La natura nuova del Partito avrebbe infatti richiesto che fino a quando il Pd, come Partito nuovo, non avesse deciso della sua collocazione internazionale i dirigenti dismettessero le responsabilità prima ricoperte in rappresentanza dei partiti passati, per poi, nel caso, approdare tutti assieme nel partito che assieme avrebbero scelto. D’Alema sarebbe dovuto uscire dal Pse esattamente come Rutelli dal Pde. Si preferì invece mantenere lo status quo per consentire a D’Alema & Co di restare nel Pse evitandosi di dover uscire di casa, visto che in quella casa si era già deciso di tornare. In cambio ci si guardò bene dal chiedere a Rutelli, co-presidente del Pde e al tesoriere Lusi, di lasciare le loro cariche nel Pde, perché la permanenza degli uni era appunto funzionale alla permanenza degli altri. E questo avvenne nel Parlamento Europeo esattamente come in tutti gli altri consessi internazionali, dalla Assemblea Parlamentare della Nato a quella del Consiglio di Europa, nelle quali i rappresentanti del Pd hanno continuato in tutti questi infiniti sette anni ad approdare divisi dopo che dall’Italia erano partiti uniti.
Questo per il tardi. Ma perché male?
Male perché questi sette anni infiniti sono stati consumati come si consuma il brodo per abituare il partito a un copione già scritto come un esito inevitabile. Nonostante il punto sia stato tenuto all’ordine del giorno anche troppo a lungo, su di esso non si è ma aperto un vero confronto e meno che mai è stato aperto un confronto col partito europeo.
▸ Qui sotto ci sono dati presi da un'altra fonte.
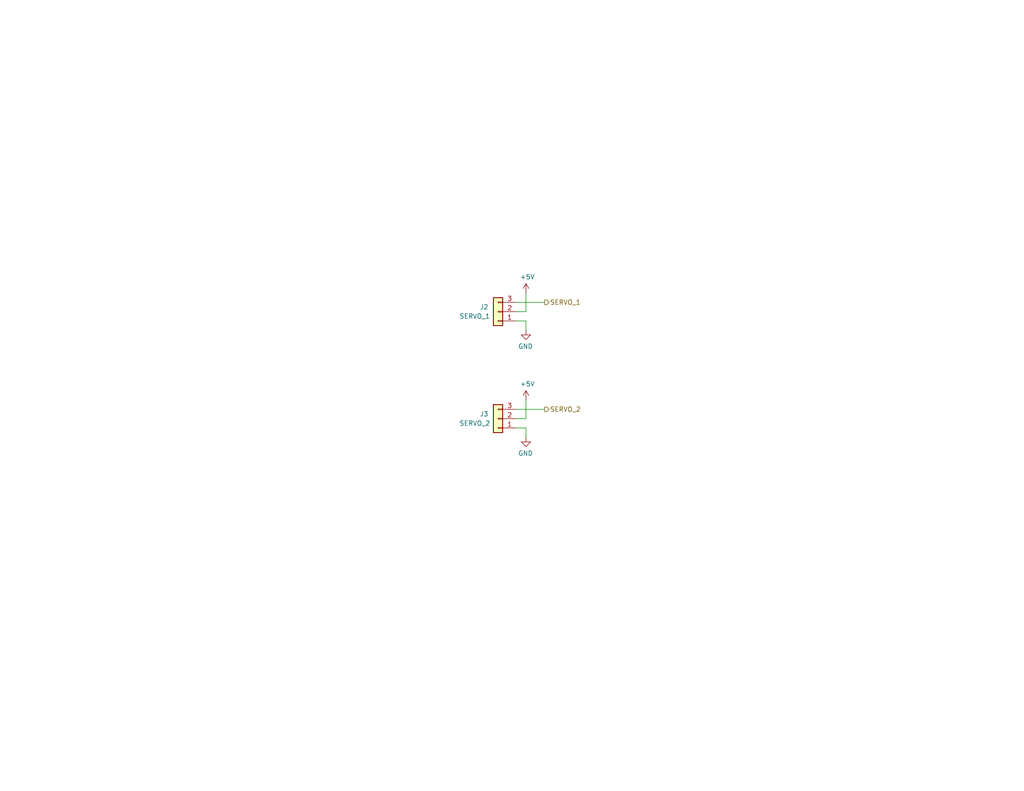
<source format=kicad_sch>
(kicad_sch (version 20211123) (generator eeschema)

  (uuid a4f86a46-3bc8-4daa-9125-a63f297eb114)

  (paper "USLetter")

  (title_block
    (date "2021-06-15")
  )

  


  (wire (pts (xy 143.51 85.09) (xy 143.51 80.01))
    (stroke (width 0) (type default) (color 0 0 0 0))
    (uuid 20cca02e-4c4d-4961-b6b4-b40a1731b220)
  )
  (wire (pts (xy 140.97 111.76) (xy 148.59 111.76))
    (stroke (width 0) (type default) (color 0 0 0 0))
    (uuid 22999e73-da32-43a5-9163-4b3a41614f25)
  )
  (wire (pts (xy 143.51 116.84) (xy 143.51 119.38))
    (stroke (width 0) (type default) (color 0 0 0 0))
    (uuid 40b14a16-fb82-4b9d-89dd-55cd98abb5cc)
  )
  (wire (pts (xy 140.97 85.09) (xy 143.51 85.09))
    (stroke (width 0) (type default) (color 0 0 0 0))
    (uuid 5487601b-81d3-4c70-8f3d-cf9df9c63302)
  )
  (wire (pts (xy 140.97 114.3) (xy 143.51 114.3))
    (stroke (width 0) (type default) (color 0 0 0 0))
    (uuid 658dad07-97fd-466c-8b49-21892ac96ea4)
  )
  (wire (pts (xy 143.51 114.3) (xy 143.51 109.22))
    (stroke (width 0) (type default) (color 0 0 0 0))
    (uuid 6e68f0cd-800e-4167-9553-71fc59da1eeb)
  )
  (wire (pts (xy 143.51 87.63) (xy 143.51 90.17))
    (stroke (width 0) (type default) (color 0 0 0 0))
    (uuid a29f8df0-3fae-4edf-8d9c-bd5a875b13e3)
  )
  (wire (pts (xy 140.97 116.84) (xy 143.51 116.84))
    (stroke (width 0) (type default) (color 0 0 0 0))
    (uuid c09938fd-06b9-4771-9f63-2311626243b3)
  )
  (wire (pts (xy 140.97 82.55) (xy 148.59 82.55))
    (stroke (width 0) (type default) (color 0 0 0 0))
    (uuid c24d6ac8-802d-4df3-a210-9cb1f693e865)
  )
  (wire (pts (xy 140.97 87.63) (xy 143.51 87.63))
    (stroke (width 0) (type default) (color 0 0 0 0))
    (uuid e3fc1e69-a11c-4c84-8952-fefb9372474e)
  )

  (hierarchical_label "SERVO_2" (shape output) (at 148.59 111.76 0)
    (effects (font (size 1.27 1.27)) (justify left))
    (uuid 37f31dec-63fc-4634-a141-5dc5d2b60fe4)
  )
  (hierarchical_label "SERVO_1" (shape output) (at 148.59 82.55 0)
    (effects (font (size 1.27 1.27)) (justify left))
    (uuid 88668202-3f0b-4d07-84d4-dcd790f57272)
  )

  (symbol (lib_id "power:GND") (at 143.51 119.38 0) (mirror y)
    (in_bom yes) (on_board yes)
    (uuid 00000000-0000-0000-0000-000060cbf433)
    (property "Reference" "#PWR08" (id 0) (at 143.51 125.73 0)
      (effects (font (size 1.27 1.27)) hide)
    )
    (property "Value" "GND" (id 1) (at 143.383 123.7742 0))
    (property "Footprint" "" (id 2) (at 143.51 119.38 0)
      (effects (font (size 1.27 1.27)) hide)
    )
    (property "Datasheet" "" (id 3) (at 143.51 119.38 0)
      (effects (font (size 1.27 1.27)) hide)
    )
    (pin "1" (uuid cd3398eb-87bd-45fa-98d7-ae21f2e3fb96))
  )

  (symbol (lib_id "power:GND") (at 143.51 90.17 0) (mirror y)
    (in_bom yes) (on_board yes)
    (uuid 00000000-0000-0000-0000-000060cbf444)
    (property "Reference" "#PWR06" (id 0) (at 143.51 96.52 0)
      (effects (font (size 1.27 1.27)) hide)
    )
    (property "Value" "GND" (id 1) (at 143.383 94.5642 0))
    (property "Footprint" "" (id 2) (at 143.51 90.17 0)
      (effects (font (size 1.27 1.27)) hide)
    )
    (property "Datasheet" "" (id 3) (at 143.51 90.17 0)
      (effects (font (size 1.27 1.27)) hide)
    )
    (pin "1" (uuid 64801e0e-c9b6-437d-9a1d-1ec9baec692d))
  )

  (symbol (lib_id "power:+5V") (at 143.51 80.01 0)
    (in_bom yes) (on_board yes)
    (uuid 00000000-0000-0000-0000-000060cbf450)
    (property "Reference" "#PWR05" (id 0) (at 143.51 83.82 0)
      (effects (font (size 1.27 1.27)) hide)
    )
    (property "Value" "+5V" (id 1) (at 143.891 75.6158 0))
    (property "Footprint" "" (id 2) (at 143.51 80.01 0)
      (effects (font (size 1.27 1.27)) hide)
    )
    (property "Datasheet" "" (id 3) (at 143.51 80.01 0)
      (effects (font (size 1.27 1.27)) hide)
    )
    (pin "1" (uuid d6422696-5922-4fa4-82d9-36e803779ef8))
  )

  (symbol (lib_id "power:+5V") (at 143.51 109.22 0)
    (in_bom yes) (on_board yes)
    (uuid 00000000-0000-0000-0000-000060cbf456)
    (property "Reference" "#PWR07" (id 0) (at 143.51 113.03 0)
      (effects (font (size 1.27 1.27)) hide)
    )
    (property "Value" "+5V" (id 1) (at 143.891 104.8258 0))
    (property "Footprint" "" (id 2) (at 143.51 109.22 0)
      (effects (font (size 1.27 1.27)) hide)
    )
    (property "Datasheet" "" (id 3) (at 143.51 109.22 0)
      (effects (font (size 1.27 1.27)) hide)
    )
    (pin "1" (uuid 65e17ef3-7831-49a4-8b19-eb943a2b4d57))
  )

  (symbol (lib_id "Connector_Generic:Conn_01x03") (at 135.89 85.09 180)
    (in_bom yes) (on_board yes)
    (uuid 00000000-0000-0000-0000-000060cc9c58)
    (property "Reference" "J2" (id 0) (at 132.08 83.82 0))
    (property "Value" "SERVO_1" (id 1) (at 129.54 86.36 0))
    (property "Footprint" "Connector_PinHeader_2.54mm:PinHeader_1x03_P2.54mm_Horizontal" (id 2) (at 135.89 85.09 0)
      (effects (font (size 1.27 1.27)) hide)
    )
    (property "Datasheet" "~" (id 3) (at 135.89 85.09 0)
      (effects (font (size 1.27 1.27)) hide)
    )
    (property "PartNumber" "2011-1X03G00SD025B" (id 4) (at 135.89 85.09 0)
      (effects (font (size 1.27 1.27)) hide)
    )
    (pin "1" (uuid 0fba0469-385a-4534-86f0-83b3d86e474a))
    (pin "2" (uuid 92367d55-e866-4d69-84fa-bb361751d6c6))
    (pin "3" (uuid 038e8309-c352-405b-a9c8-a95843ad0c4d))
  )

  (symbol (lib_id "Connector_Generic:Conn_01x03") (at 135.89 114.3 180)
    (in_bom yes) (on_board yes)
    (uuid 00000000-0000-0000-0000-000060cca1d3)
    (property "Reference" "J3" (id 0) (at 132.08 113.03 0))
    (property "Value" "SERVO_2" (id 1) (at 129.54 115.57 0))
    (property "Footprint" "Connector_PinHeader_2.54mm:PinHeader_1x03_P2.54mm_Horizontal" (id 2) (at 135.89 114.3 0)
      (effects (font (size 1.27 1.27)) hide)
    )
    (property "Datasheet" "~" (id 3) (at 135.89 114.3 0)
      (effects (font (size 1.27 1.27)) hide)
    )
    (property "PartNumber" "2011-1X03G00SD025B" (id 4) (at 135.89 114.3 0)
      (effects (font (size 1.27 1.27)) hide)
    )
    (pin "1" (uuid 5719f41b-f904-4a14-be7b-c42b46e963e0))
    (pin "2" (uuid 6ad79578-4822-43e7-8e71-026aa23b409e))
    (pin "3" (uuid 33991a98-bf26-442d-a9f0-6e5723f155b6))
  )
)

</source>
Non capendo in che cosa consistesse la nostra novità, non si capiva quale novità avremmo potuto chiedere o offrire agli altri. Ecco perché si è preferito ridurre alla sua dimensione organizzativa e procedurale una decisione che all’interno ieri è stata chiamata storica e all’esterno salutata come definitiva scelta del campo della sinistra. Ecco perché la decisione è apparsa scontata, e sancita dal solito voto, unanime e allo stesso leggero, al quale le assemblee Pd ci hanno purtroppo abituato. E’ così accaduto che la decisione di ieri e l’approdo di oggi si è ridotto a una questione di nomi. Come se in politica i nomi fossero parole come altre e non invece l’unico modo per dire agli altri chi siamo, e da dove veniamo, anche se, purtroppo, non sempre dove stiamo andando.
C’è il rischio che la foga renziana di accreditarsi in Europa possa svilire il senso più ampio dell’operazione democratica “ulivista”?
In questa vicenda Renzi c’entra poco. Guidato dall’ottimismo del suo volontarismo, ha preferito chiudere con un passato che gli è apparso concluso ed aprire al futuro sperando che la scelta di ieri “più che un punto di arrivo” possa essere “un punto di partenza”. Peccato che il renziano Richetti abbia letto quella che sulla bocca di Renzi sembrava una sfida, come “la fine di un’ambizione”. Non vorrei proprio che arrivati alla fine di un viaggio guidato dal desiderio di una casa più grande e più nuova troppi tra iscritti e elettori pensassero di essere finiti in una casa più piccola e più vecchia e comunque con un nome certo antico e glorioso ma ad essi estraneo e da essi subito. Non vorrei che, privati dell’Ulivo democratico, cogliessimo della Rosa socialista soltanto le spine, e, perduta per strada la novità della nostra “Canzone popolare”, ci ritrovassimo muti, senza sentire né condividere, l’antico calore del Canto dell’Internazionale.
Lei che linea avrebbe seguito?
Di certo l’assetto attuale non era ulteriormente conservabile. Difficile da raccontare e perfino da ricordare. Bisognava perciò passare a una posizione che rivendicasse la nostra novità e perciò la nostra autonomia articolata su quattro punti. Partecipazione al gruppo di tutti i deputati Pd da indipendenti; contemporanea uscita di tutti dai partiti precedenti; apertura di un confronto col Pse da posizioni autonome; e nelle prossime elezioni sostegno della candidatura di Schulz alla elezione a presidente della Commissione Ue.